This repository accompanies the article "A Probabilistic Basis for Low-Rank Matrix Learning".

It contains the scripts needed to reproduce all figures in that article.

The scripts are written in python; there is a requirements.txt file to reproduce our environment, which used Python 3.9.21.
These python scripts were exeucted in a slurm HPC environment.
We provide the slurm files here. 
These may take prohibitively long to run without substantial HPC resources.
We give instructions below which allow you to run only a subset.

Scripts assume that the directory holding this file is the working directory when importing.

To reproduce...

------ Illustrative Figures 
Figure 1) run "python python/sv_dist.py"
Figure 2) run "python python/bimodal.py"

------- Numerical Verification of Theorems
Figures 3,11) run the Jupyter notebook notebooks/nuclear_vs_gaussian_mnist.ipynb
Figures 8,9,10) run the Jupyter notebook notebooks/nucnorm_normprod_comparison.ipynb

------- Illustration of our singular value sampler
Figure 4) run python "python/compare_samplers.py"

------- Large Scale Matrix Denoising and Simulation Results
Figure 5,6,7)
In order to produce figures 5, 6 and 7, we need to run an extensive simulation using the slurm file "real_data.slurm", which runs the necessary scripts for a single dataset.
In turn, "run_real_data.sh" calls that slurm file once for each dataset.

We downloaded these dasets from the URLs of Table 1 of the appendix, then processed them with the file python/imagedata_prechew.py which produced pickle files.
For convenience, we provide these files in the "pickles" directory, so that they can be directly loaded in the experiments.

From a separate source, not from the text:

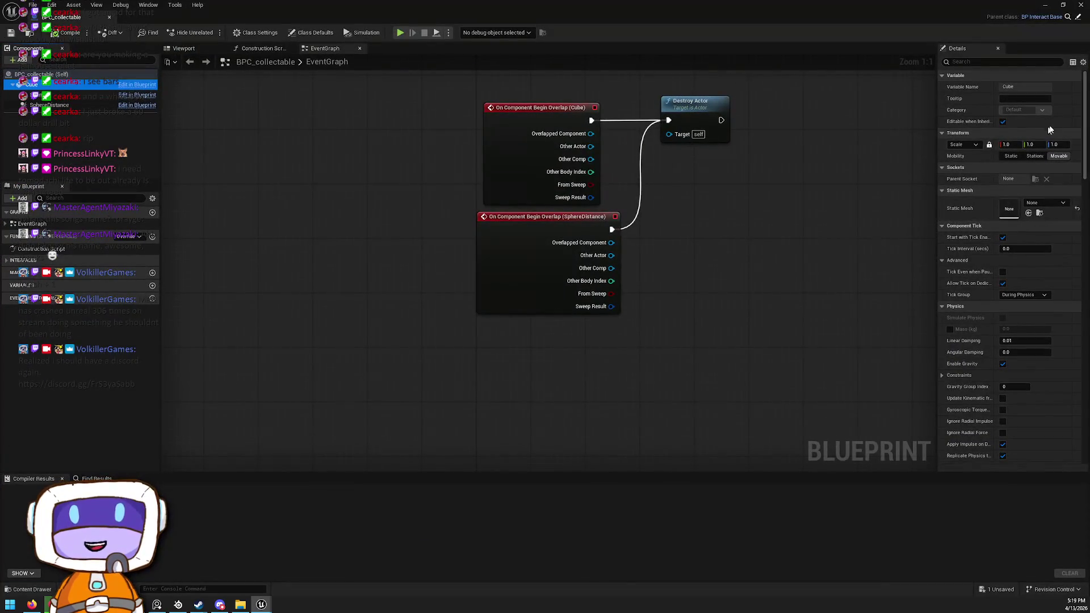
Browse the Cube's Static Mesh list, then shrink the BPC_collectable window to reveal the level
left_click(1047, 203)
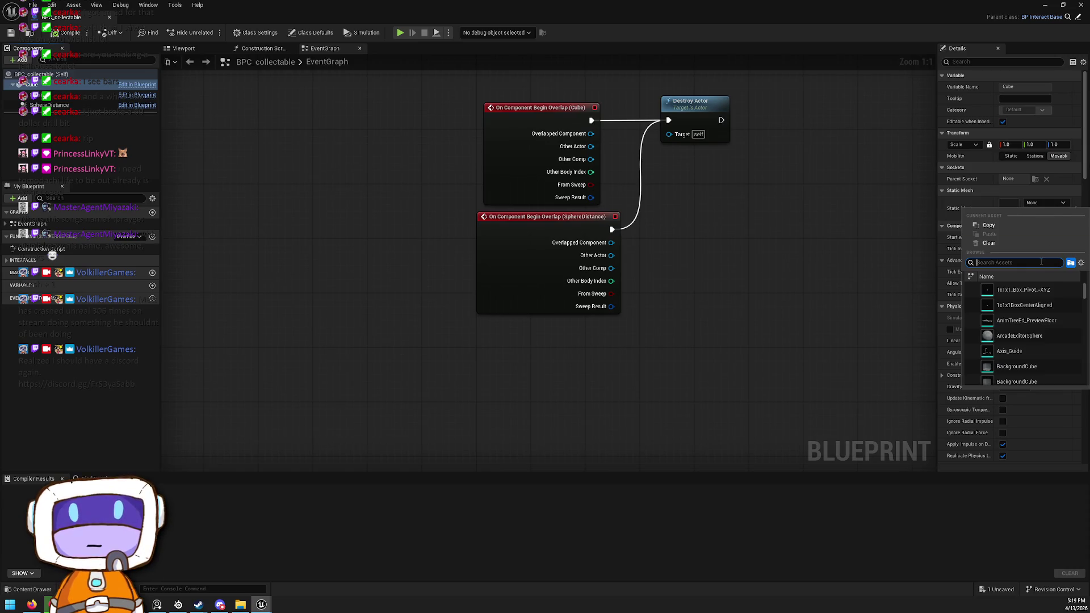
scroll(1040, 329, "down", 3)
scroll(1040, 329, "down", 2)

The main simulation script is "generic_sim.py", which is called with three arguments: first the dataset, then True or False, with True indicating matrix completion, and then an integer giving the image to use.
For example, "python python/generic_sim.py nature False 0".
This will store the quantitative results of the run in the "sim_out" directory.
It will also store the generated images in the output_images directory. Figure 6 consists of four such images, and Figure 12 consists of more.

Subsequently, the "plot_generic.py" file can be used to recreate Figures 5 and 7.
It takes two arguments, first the dataset name and then the matrix completion flag, e.g. "python python/generic_sim.py nature False".
It aggregates over all images produced by generic_sim matching the first two arguments.
The bash script "plot_real_data.sh" automates plotting all figures.